«Когда-то Пастернак просто ошеломил меня, когда вдруг оказалось, что такое хорошее и согласное вдруг обернулось малодушием, трусостью, недостаточностью не только поэта... Вдруг все было передано в руки какой-то (...) Ивинской (при ее личном праве и правоте). Это одна из больных моих нравственных травм, потому что мне не повезло при встрече с Пастернаком, а Пастернаку при встрече со мной, только он этого не понял, опять-таки по малодушию, по суетности своей. Этот вопрос до такой степени для меня важен и болезнен. Наше знакомство прервалось при обстоятельствах, не делающих чести Пастернаку. Его звонки на Хорошевское шоссе ничего не могли изменить. Пастернак предлагал мне повидаться у Ивинской. Я отказывался это сделать. Я не разделял и не одобрял его „опрощения“, не считал, что проза „Доктора Живаго“ – лучшая его проза.
В собственной семье Пастернак был в плену, и я когда-нибудь напишу об этом. (...) Я не виню Ивинскую. Пастернак был ее ставкой, и она ставку использовала, как могла. (...) Но то, что было естественно для Ивинской, было оскорбительно для Пастернака, если он хотел считаться поэтом, желая все сохранить: и вкусные обеды Зинаиды Николаевны, и расположение Ивинской, не понимая, что этот физиологический феномен давно отнесен Мечниковым в «Этюдах о природе человека» к одной из закономерностей для людей искусства» (Шаламов, с. 166).
Шаламов, вероятно, имеет здесь в виду следующий мечниковский пассаж: «Чувственная любовь служит часто большим стимулом к высшему творчеству у поэтов и художников. Кому не известны примеры великих писателей, как Гете, Байрон, Виктор Гюго и многое множество других, менее крупных, в жизни которых чувственность сыграла огромную роль» (Мечников, с. XXIII).

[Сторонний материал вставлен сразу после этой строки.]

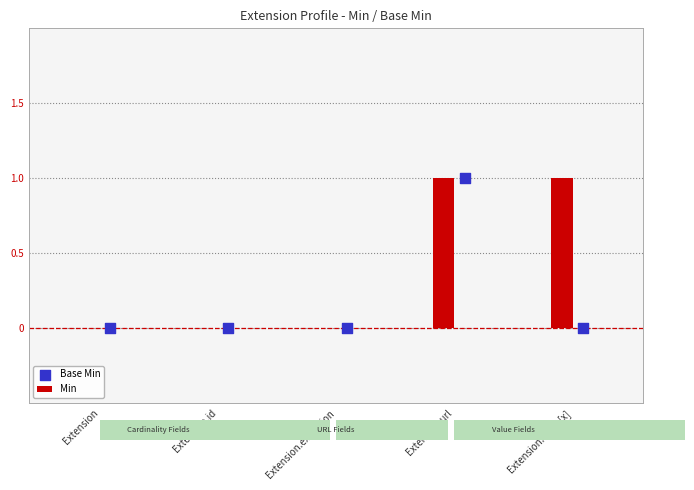

Which series has the widest spread of Y values?

Min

«Для Ивинской, – продолжает Шаламов письмо Надежде Мандельштам, – написаны, говорят, хорошие стихи, говорят так люди, не понимающие природы творчества. Стихи все равно были бы написаны, даже если бы Ивинская и Зинаида Николаевна поменялись бы местами. Вот это и есть Переделкино в Борисово, о котором я еще напишу» (Шаламов, с. 167).
Надежда Мандельштам, кстати, принадлежала к числу защитников Ивинской. Что понятно: Пастернак домашний, семейный, Зинаидин был для нее Пастернаком советским, с талоном на место у колонн, прописанным в официальной жизни.
Намеки Шаламова, возможно, требуют некоторого пояснения. Он говорит здесь о том, что если для Ивинской простительно «пользование» Пастернаком в своих целях – вхождения в общество, закрепления своего социального статуса, прекращения косых взглядов («какая-то машинистка»), – то для Бориса Леонидовича, при живой жене, негоже так «удобно» устраиваться: в одном лице получить и наложницу, и безотказного секретаря, и литфондовскую дачу не потерять, и принимать друзей с Зинаидой Николаевной на званых обедах. Такая «сытость», на взгляд Шаламова, была постыдна для звания русского поэта.